Aviation officials agree that the Army must develop "future vertical lift" options that can fly faster, father and carry more payload than anything in the current inventory, said Maj. Gen. Kevin Mangum, commanding general of the Army Aviation Center of Excellence.  Aviation officials maintain that future aircraft must be able to carry a nine-man squad. They must be able to haul the Army and Marine Corps M777, a 9,000 pound 155mm howitzer. They will also need greater range -- the ability to self deploy from the United States to the Philippines to support new missions in the Pacific region.

In the near term, Army aviation officials continue to hold onto the need for an armed reconnaissance helicopter.

"Our most urgent capability gap right now is manned, armed reconnaissance," Mangum said.  "We do have a requirement and we are going to fill that requirement and we are going to figure how we are going to do so soon."

This will surely be a difficult challenge for the Army, since it continues to pursue other top procurement priorities such as the GCV, the Network and the Joint Light Tactical Vehicle programs.

Army aviation officials have no illusions that future modernization goals will be an uphill struggle with the fiscal uncertainties the service faces with the pending decision on sequestration cuts across the Pentagon.

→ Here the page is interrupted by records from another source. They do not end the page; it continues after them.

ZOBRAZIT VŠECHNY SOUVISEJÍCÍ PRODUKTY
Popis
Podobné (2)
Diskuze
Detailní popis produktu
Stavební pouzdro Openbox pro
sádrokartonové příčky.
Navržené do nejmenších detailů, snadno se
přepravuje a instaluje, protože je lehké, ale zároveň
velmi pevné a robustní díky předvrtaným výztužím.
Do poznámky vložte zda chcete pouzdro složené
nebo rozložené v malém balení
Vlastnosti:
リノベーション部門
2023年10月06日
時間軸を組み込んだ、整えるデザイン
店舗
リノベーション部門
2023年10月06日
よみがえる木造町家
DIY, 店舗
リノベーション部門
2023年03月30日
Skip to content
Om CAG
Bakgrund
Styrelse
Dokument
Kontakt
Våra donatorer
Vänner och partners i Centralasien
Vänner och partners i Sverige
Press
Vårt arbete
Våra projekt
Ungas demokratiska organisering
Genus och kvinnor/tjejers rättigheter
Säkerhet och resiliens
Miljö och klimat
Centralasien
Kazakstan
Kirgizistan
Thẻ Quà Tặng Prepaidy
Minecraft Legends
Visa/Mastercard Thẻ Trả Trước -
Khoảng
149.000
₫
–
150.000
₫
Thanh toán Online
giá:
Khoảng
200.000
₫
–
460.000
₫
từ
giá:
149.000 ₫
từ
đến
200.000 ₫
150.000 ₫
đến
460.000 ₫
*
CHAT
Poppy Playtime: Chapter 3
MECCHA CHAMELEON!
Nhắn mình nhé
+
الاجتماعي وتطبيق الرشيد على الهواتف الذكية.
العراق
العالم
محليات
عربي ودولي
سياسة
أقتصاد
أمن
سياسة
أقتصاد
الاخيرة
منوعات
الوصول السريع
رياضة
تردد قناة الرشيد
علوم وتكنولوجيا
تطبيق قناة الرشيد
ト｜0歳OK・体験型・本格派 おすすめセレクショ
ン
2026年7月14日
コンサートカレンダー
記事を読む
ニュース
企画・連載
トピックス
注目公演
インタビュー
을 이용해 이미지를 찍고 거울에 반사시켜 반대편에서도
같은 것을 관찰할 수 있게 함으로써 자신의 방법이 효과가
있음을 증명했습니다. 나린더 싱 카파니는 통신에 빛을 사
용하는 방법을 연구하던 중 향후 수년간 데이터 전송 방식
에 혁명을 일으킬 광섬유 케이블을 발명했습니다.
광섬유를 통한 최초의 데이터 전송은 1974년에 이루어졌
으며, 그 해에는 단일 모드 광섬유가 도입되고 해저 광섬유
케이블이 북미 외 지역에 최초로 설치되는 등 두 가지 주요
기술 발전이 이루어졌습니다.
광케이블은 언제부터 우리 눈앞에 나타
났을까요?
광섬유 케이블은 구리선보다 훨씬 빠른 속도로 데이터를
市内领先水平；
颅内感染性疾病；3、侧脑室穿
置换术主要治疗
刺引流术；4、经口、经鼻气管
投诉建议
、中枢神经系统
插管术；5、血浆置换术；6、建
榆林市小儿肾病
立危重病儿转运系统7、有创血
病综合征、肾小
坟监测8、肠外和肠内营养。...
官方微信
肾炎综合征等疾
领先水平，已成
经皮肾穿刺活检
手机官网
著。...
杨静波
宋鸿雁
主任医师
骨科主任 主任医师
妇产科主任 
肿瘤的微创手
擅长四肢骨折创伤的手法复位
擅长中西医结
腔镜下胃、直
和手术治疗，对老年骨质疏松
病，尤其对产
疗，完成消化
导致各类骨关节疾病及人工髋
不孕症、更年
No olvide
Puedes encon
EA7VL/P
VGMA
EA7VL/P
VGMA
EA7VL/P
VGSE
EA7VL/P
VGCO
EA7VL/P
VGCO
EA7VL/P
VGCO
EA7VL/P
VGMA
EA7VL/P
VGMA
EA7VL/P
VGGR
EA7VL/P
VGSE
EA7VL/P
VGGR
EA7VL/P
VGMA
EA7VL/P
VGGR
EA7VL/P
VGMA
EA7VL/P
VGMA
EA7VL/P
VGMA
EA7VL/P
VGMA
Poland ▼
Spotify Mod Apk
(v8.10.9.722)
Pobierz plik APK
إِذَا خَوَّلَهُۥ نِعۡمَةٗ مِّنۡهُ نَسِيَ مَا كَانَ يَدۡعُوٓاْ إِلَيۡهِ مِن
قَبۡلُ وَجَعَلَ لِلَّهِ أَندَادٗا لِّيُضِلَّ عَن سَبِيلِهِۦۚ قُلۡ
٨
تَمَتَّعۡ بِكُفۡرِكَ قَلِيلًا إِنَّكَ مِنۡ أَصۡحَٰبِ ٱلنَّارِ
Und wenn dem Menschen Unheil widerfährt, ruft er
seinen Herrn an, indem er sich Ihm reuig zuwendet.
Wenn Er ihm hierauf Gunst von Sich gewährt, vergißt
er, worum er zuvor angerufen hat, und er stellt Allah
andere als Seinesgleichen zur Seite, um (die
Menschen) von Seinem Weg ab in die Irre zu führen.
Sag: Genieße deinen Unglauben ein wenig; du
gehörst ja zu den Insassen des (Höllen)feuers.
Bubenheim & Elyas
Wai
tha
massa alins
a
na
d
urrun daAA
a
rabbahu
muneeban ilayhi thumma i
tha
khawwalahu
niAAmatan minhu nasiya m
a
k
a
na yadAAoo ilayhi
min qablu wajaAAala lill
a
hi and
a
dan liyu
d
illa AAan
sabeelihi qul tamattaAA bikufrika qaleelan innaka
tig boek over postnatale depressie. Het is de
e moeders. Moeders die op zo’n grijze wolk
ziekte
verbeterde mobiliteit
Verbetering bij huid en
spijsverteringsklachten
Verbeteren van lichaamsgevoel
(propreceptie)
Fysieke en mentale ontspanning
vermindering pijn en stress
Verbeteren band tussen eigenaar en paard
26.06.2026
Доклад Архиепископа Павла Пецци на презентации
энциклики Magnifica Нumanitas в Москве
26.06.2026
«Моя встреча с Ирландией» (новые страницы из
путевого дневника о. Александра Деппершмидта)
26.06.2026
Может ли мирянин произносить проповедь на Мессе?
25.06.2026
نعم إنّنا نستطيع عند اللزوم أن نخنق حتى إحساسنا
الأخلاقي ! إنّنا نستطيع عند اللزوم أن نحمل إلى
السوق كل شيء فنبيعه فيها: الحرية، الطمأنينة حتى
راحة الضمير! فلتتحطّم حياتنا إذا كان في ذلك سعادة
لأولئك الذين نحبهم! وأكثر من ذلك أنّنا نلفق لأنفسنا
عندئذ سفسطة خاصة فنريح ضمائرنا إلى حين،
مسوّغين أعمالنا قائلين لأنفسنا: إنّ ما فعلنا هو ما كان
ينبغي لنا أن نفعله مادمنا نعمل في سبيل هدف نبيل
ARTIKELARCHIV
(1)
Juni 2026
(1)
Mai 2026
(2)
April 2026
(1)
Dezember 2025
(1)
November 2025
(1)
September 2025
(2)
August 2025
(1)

The service has been successful in finding cost savings through multi-year contracts, said Lt. Gen. William Phillips, military deputy/director of the Army Acquisition Corps.

The first multi-year contract for CH-47F Chinooks saved $449 million between fiscal 2008 and fiscal 2012, Phillips said. The service could avoid $810 million with a pending fiscal 2013-2017 contract, a deal the has been delayed because of the Continuing Resolution on last year's defense budget, Phillips maintains.

In addition, the Army saved $1.8 billion with the award of a fiscal 2012-2016 contract for UH-60M Black Hawks, Phillips said.

"When you can come to the table and have solutions like that that provide the Army with an incredible capability and you can go to the leaders in Congress and OSD and show them the dollars you are saving by going to a multi-year solution, that's a win-win for everyone."